Intervention in public space (Belgrade, 2007.), video transferred on DVD, 7:18″

Dominant principles of establishment, when it comes to public space in our environment, represent the space mostly scheduled for specific gender only. Starting with separated public toilet premises to betting places, large beauty shops and saloons…

Entering post socialistic era and losing of formed national identity have brought comeback of traditional values of patriarchal system in which all relationships are placed in special hierarchy. That state is additionally enhanced by arrival of large corporate systems (capitalism) which logic of permanent market expansion erased this hierarchy to some extent but contributed its additional alienation.

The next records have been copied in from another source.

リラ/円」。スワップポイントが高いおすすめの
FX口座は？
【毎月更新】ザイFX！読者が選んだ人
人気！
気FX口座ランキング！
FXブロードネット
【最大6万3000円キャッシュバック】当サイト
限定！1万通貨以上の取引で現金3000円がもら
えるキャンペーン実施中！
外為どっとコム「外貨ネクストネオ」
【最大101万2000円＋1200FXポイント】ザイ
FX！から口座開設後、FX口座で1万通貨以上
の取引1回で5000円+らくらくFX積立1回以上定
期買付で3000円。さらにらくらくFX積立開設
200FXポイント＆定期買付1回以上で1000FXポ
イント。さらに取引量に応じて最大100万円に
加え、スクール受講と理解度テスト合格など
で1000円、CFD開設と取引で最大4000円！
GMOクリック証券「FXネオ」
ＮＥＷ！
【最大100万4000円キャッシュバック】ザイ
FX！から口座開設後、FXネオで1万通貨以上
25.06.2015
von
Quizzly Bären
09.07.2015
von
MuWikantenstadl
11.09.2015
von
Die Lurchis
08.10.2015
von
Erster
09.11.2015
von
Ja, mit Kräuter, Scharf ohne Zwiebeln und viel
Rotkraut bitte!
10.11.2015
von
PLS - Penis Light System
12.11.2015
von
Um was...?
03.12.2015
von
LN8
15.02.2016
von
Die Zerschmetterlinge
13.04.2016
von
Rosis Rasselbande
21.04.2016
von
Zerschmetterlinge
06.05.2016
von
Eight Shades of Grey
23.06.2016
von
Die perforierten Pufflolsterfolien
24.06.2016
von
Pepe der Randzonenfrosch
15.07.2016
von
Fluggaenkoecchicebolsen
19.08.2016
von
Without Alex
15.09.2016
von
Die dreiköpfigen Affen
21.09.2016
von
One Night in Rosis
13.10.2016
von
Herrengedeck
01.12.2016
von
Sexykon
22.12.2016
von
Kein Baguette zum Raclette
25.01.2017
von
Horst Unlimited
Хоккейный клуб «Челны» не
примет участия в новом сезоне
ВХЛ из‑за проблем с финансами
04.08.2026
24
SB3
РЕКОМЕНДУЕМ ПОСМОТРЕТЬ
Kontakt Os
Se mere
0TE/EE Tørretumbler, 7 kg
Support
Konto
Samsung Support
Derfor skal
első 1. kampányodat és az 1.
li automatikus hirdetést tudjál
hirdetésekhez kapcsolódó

Lilly Project represents an action in which at one point 200 man performed unannounced guerilla invasion into the largest beauty shop in Belgrade- Lilly. This literal and not metaphoric performance of “patriarchal”, “male” behavior- which is based on assumption that He has the right to occupy any space or person by all means, with or without permission (standpoint that is mostly unique to individuals raised as man)- exists as an example of pure form of protest by which the distance that suspends normal, utilitarian and social process is marked. Continue reading Lilly

Red

performance in public space, Moscow, 2006. / video transferred on DVD, 1:22″

Red Square in Moscow is an area which, in global perception, has always been connected to military parades, marches…a space where even today soldiers are spending several hours standing still in front of Lenin’s museum without showing any signs of tiredness.

Traditionally connected to typically official and military perception of a man… a strong, precise man in stiffed clothes with rigid attitude…even today he has remained a sort of a symbol of strongly defined, intangible and ‘ clearly determined’ idea of masculine that has been cherished for centuries by both, Balkan and Oriental tradition forcing appropriate “military look” in appearance as well as in behavior; while Russian climate, previously central place of communistic and post communistic regimes, today represents a central frontier of modern and traditional values.

In performance Red I spend one hour standing still in the middle of square dressed in white, lips stressed with red lipstick.